Thursday, December 02, 2010
From around the spring above my house, water flows through the settlement tank, the first stage of my cold water supply. In this tank bits of grit and dirt sink to the floor while a few centimetres up a protected inlet pipe draws the water on to the next stage,
This is a much larger cistern. Two meters deep and about one and a half in diameter, it holds then about three and a half thousand litres of water, This almost completely underground and about fifteen metres higher up the hillside than the house. It provides a cool clean store of fine water year in and year out at a good pressure.

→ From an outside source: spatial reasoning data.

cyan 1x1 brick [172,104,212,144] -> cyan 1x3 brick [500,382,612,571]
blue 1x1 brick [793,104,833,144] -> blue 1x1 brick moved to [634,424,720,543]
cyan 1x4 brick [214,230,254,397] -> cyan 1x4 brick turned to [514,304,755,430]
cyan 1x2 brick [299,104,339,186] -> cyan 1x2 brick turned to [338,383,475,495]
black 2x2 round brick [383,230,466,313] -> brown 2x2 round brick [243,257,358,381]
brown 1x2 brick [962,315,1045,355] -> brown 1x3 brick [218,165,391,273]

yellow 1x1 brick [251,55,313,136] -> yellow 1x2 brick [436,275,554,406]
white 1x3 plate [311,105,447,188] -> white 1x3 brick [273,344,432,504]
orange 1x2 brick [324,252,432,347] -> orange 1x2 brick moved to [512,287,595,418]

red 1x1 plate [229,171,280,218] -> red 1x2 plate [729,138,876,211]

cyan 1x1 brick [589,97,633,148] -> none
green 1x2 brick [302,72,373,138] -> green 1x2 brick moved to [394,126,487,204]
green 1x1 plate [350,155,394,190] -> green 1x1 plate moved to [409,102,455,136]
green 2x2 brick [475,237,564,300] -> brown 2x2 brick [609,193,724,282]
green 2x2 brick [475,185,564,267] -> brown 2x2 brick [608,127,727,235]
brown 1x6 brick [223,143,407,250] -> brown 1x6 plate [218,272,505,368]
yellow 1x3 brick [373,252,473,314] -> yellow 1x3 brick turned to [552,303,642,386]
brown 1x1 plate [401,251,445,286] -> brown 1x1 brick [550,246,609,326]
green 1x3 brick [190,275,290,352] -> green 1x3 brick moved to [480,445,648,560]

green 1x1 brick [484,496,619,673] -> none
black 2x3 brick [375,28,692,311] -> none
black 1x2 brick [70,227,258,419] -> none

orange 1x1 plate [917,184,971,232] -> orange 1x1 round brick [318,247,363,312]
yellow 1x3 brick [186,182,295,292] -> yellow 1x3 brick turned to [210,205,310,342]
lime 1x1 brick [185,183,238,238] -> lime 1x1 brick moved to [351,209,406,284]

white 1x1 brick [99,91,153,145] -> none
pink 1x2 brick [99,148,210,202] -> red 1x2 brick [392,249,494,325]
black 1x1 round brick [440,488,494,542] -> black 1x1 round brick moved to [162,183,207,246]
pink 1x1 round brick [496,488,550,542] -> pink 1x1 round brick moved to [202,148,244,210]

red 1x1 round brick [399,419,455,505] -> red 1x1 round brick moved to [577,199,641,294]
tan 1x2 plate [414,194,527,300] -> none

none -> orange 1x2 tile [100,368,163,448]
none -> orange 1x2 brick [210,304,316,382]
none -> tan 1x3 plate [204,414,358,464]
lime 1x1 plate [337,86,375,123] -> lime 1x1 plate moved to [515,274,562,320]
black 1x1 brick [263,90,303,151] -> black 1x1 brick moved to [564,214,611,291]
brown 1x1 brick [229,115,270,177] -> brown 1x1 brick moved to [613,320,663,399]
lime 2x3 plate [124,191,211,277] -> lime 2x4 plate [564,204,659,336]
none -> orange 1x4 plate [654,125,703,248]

At the bottom of the tank a second filtered inlet carries the water on down to the house below. This passage is conducted through a plastic pipe buried about one and a half metres deep to avoid even the worst cold spell that the winter can bestow. This pipe ends just outside the wall of the kitchen at a reducing stop tap.
Here the pipe steps down from twenty two millimetre to the standard domestic copper pipe of fifteen millimetre diameter.
A metre or so on, through the wall and now in my kitchen, there is a second stop tap.
If ever the water supply hiccups, and this has happened three times so far in all the time I have lived here, it is to this stop tap that I turn my eye. It is from here that I use a simple corkscrew to extract blockage.
Now then. Reflect upon the journey that the small frog in the picture above has endured.
You will appreciate perhaps why the poor creature seems past its best.